PROJECT ABSTRACT
Healthcare-associated infections (HAIs) are a leading cause of preventable harm in U.S. hospitals. Hospitals
are therefore required to report selected HAIs, including central line-associated bloodstream infections,
catheter-associated urinary tract infections, colon and abdominal hysterectomy surgical site infections,
methicillin-resistant Staphylococcus aureus bacteremia, and Clostridioides difficile infections, to the Centers for
Medicare & Medicaid Services (CMS) via CDC’s National Healthcare Safety Network. These data are used to
benchmark hospitals and to inform CMS’s pay-for performance programs. In many cases, however, conducting
surveillance for HAIs is complicated, resource intensive, and prone to high levels of interobserver variability.
Furthermore, many of the most common and morbid HAIs, such as hospital-acquired pneumonia and most
non-line associated bloodstream infections, are not routinely tracked or reported and are therefore largely
neglected by hospitals. Our underlying hypothesis is that electronic surveillance for hospital-onset sepsis
could provide a more complete, efficient, and objective method to identify a fuller array of the most serious
HAIs compared to current surveillance methods. In particular, CDC’s hospital-onset Adult Sepsis Event
definition uses routine electronic clinical data to identify patients with concurrent clinical indicators of presumed
serious infections (blood culture orders and antibiotic treatment) and concurrent organ dysfunction (initiation of
vasopressors or mechanical ventilation or significant changes in laboratory values). Preliminary data suggest
that CDC’s hospital-onset sepsis surveillance definition may identify many more HAIs than current CMS
reportable metrics and that hospital-onset sepsis is associated with very high mortality rates even when
reportable HAIs are absent. Before hospitals and policymakers consider routinely tracking hospital-onset
sepsis, however, data from diverse settings are needed to understand its incidence and variation across
hospitals, its impact on long-term outcomes, and the specific infections leading to sepsis.

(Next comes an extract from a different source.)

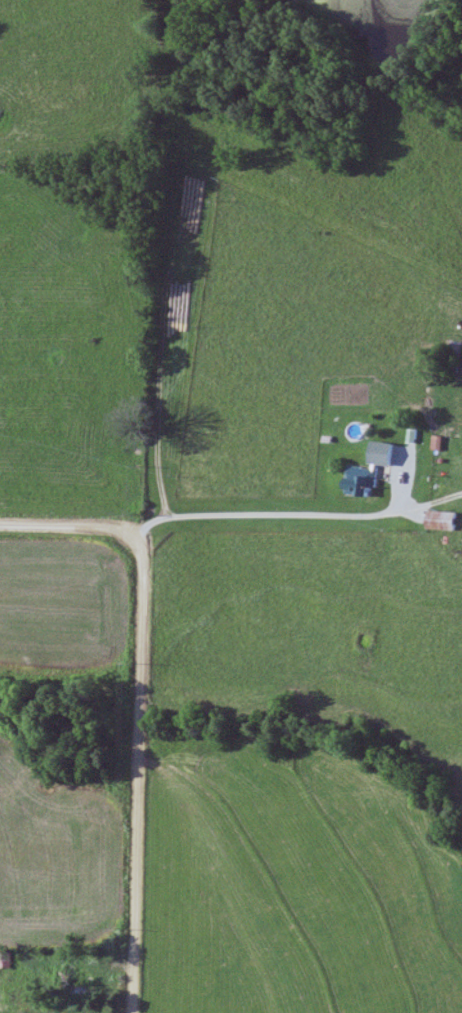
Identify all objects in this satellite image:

This proposal will
address these gaps through the following Specific Aims: 1) Characterize the incidence, in-hospital mortality,
and hospital-level variation for hospital-onset sepsis versus currently reportable HAIs, 2) Determine the impact
of hospital-onset sepsis versus reportable HAIs on patients’ long-term outcomes, and 3) Develop electronic
algorithms using clinical and administrative data to automatically identify the types of infections precipitating
hospital-onset sepsis. This work will be conducted using detailed clinical data from 145 HCA Healthcare
hospitals that collectively care for more than 1.7 million inpatients per year (approximately 5% of U.S. acute
care hospitalizations). In Aim 2, we will also link HCA data to CMS claims data to accurately capture post-
discharge outcomes for Medicare beneficiaries. This proposal directly addresses the goals of AHRQ and its
HAI Prevention Portfolio by providing the foundation for a new HAI surveillance paradigm that will help identify
new targets for prevention and quality improvement and thereby help catalyze better outcomes for patients.